– Веревка! Мне нужна веревка? Надо обдумать! – И чтобы думать было легче, Мураш принялся расхаживать, шевеля усами.
Дымке хотелось скинуть сапог, чтобы двинуть ступню между бедер Скиллары. Нет, она хотела туда вся. Застолбить участок. Зашипев от расстройства, она встала и уселась у столика поэта. Она сверлила его пристальным взглядом; он в ответ поднял бровь.
– Считается, что Рыбак сочинил больше песен, чем кто-либо другой, о ком я слышала.
Мужчина пожал плечами.
– Некоторым из них сотня лет.
– Я был вундеркинд.
– А теперь?
– Поэт бессмертен, – вмешался Дукер.
Дымка посмотрела на него.
– Это обобщающее, идеологическое заявление, историк? Или ты говоришь о человеке, с которым сидишь за одним столом?
Мураш внезапно выругался и сказал:
– Не нужна мне веревка! И кому только в голову такое пришло? Пошли – я возьму этот короткий меч и «шрапнель»; и любой, кто сунется ко мне, любой подозрительный тип может съесть «шрапнель» на завтрак!
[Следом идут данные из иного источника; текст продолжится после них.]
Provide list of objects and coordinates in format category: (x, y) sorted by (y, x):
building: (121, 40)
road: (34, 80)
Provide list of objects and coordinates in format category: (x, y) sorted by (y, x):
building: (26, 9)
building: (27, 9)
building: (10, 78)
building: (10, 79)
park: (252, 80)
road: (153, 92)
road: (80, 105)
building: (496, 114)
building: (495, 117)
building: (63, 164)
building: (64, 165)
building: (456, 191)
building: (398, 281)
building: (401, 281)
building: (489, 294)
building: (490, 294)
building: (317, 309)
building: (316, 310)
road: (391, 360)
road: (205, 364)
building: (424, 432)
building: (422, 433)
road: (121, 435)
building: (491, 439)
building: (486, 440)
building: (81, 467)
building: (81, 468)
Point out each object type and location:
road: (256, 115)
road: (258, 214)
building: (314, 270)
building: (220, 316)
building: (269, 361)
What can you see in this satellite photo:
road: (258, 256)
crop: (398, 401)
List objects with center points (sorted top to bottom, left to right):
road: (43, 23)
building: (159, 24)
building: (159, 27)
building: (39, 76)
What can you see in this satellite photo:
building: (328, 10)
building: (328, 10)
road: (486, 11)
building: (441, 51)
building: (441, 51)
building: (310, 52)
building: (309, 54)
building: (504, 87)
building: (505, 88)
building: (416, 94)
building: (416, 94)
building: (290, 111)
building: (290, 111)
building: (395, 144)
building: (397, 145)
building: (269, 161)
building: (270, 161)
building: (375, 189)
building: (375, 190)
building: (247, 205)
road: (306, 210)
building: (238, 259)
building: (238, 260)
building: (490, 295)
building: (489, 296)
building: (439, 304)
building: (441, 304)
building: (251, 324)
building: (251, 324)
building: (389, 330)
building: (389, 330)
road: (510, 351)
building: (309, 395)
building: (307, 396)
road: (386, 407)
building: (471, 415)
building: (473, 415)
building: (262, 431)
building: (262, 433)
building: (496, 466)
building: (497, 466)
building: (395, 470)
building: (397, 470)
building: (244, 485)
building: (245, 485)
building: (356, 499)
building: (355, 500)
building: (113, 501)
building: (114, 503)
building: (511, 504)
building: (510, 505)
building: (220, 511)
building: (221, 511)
– Мы останемся, – сказал Друкер, поймав нерешительный взгляд Дымки. – Поэт и я. Я буду заглядывать к Хватке.
– Хорошо. Спасибо.
Мураш, Дымка и Скиллара ушли.
Дорога вела их из Усадебного квартала, вдоль Стены Второго яруса, в Даруджийский квартал. Город уже окончательно проснулся, и повсюду в толпе гудела бесконечная механика жизни. Голоса и запахи, нужды и желания, голод и жажда, смех и раздражение, печаль и радость – и солнце освещало все, до чего могло дотянуться, и тени уползали, прячась.
Тут и там трем путникам преграждали путь временные препятствия: телега застряла на узкой улочке – лошадь упала замертво, вытянув ноги, и половину семьи накрыло перевернувшейся телегой. Кучка людей вокруг рухнувшего домишки – все хватают кирпичи и обломки бревен, а если кого и завалило внизу, их, увы, никто не ищет.
Скиллара выступала с видом женщины, привыкшей к восхищению. И люди, да, обращали на нее внимание. В других обстоятельствах Дымка – она ведь тоже женщина – обиделась бы, но она издавна привыкла оставаться незамеченной; а вдобавок она и сама была среди восхищавшихся.
– Эти даруджистанцы очень дружелюбны, – заметила Скиллара, когда они наконец свернули от стены на юг, направляясь к юго-восточному углу квартала.
– Они улыбаются, – ответила Дымка, – потому что хотят покувыркаться с тобой. И ты уж точно не замечала их жен и подруг; а они как будто кислятину какую проглотили.